Army Spc. Ronald A. Schmidt, 18, of Newton, Kan.; assigned to the 1st Battalion, 161st Field Artillery, Kansas Army National Guard, Kingman, Kan.; died Aug. 3 in Balad, Iraq, of injuries sustained Aug. 2 in a vehicle accident in Ashraf, Iraq.
“Newton Soldier Killed In Iraq”
A strong-willed, spontaneous car enthusiast with a heart of gold. That's how Specialist Ronald Schmidt's family and friends in Newton say they'll remember the 18 year old. Schmidt died over the weekend when his vehicle overturned in Iraq.
"Ronnie was not afraid of anything or anybody," Stacey Dennett said. Fearlessness drove Ronnie, as his friends called him, to enlist in the Kansas National Guard. He didn't go alone.
Daniel Dennett trained and bunked with Ronnie and the two got into plenty of trouble together. They were practically family.

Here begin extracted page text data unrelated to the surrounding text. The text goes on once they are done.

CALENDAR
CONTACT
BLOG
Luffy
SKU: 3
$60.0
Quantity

"We thought of him as a grandson, as another one of our grandsons," Sherry Neuhring, Dennett's grandmother said. Ronnie had lived with Neuhring and her husband Larry, the past two and a half years.

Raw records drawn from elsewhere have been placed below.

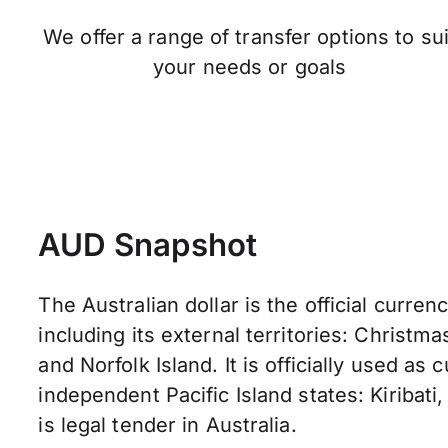
We offer a range of transfer options to sui
your needs or goals
AUD Snapshot
The Australian dollar is the official currenc
including its external territories: Christma
and Norfolk Island. It is officially used as
independent Pacific Island states: Kiribati,
is legal tender in Australia.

Neuhring says she had just spoken with Ronnie Wednesday. "He was already telling me about the food he wanted me to fix him when he got here. That's why it was such a shock to see the lieutenant captain and chaplain at the door."
Ronnie died in Iraq Saturday when his humvee overturned. Daniel's mom, Stacey, says her son was with him.
"They loved each other like brothers. They got to say goodbye to each other," she said.
Sherry says, "He came off with this real tough persona, underneath he would have given you the shirt off your back."
They're traits he carried through the halls of Newton High and onto the wrestling mat. "He was not a person you could easily ignore. He had a number of friends. Busy social life. I don't know when he had time to sleep," Newton High Assistant Principal Roger Erickson said.
Erickson says Ronnie had a good, strong work ethic. He put in 40 hours a week at the McDonald's in Newton his junior and senior years.
Ronnie enlisted in the Kansas National Guard shortly after he graduated January 2007. "They were all supposed to come back. We were having a coming home party. Not like this," Stacey said.
His extended family now waits to hear the plans to say goodbye.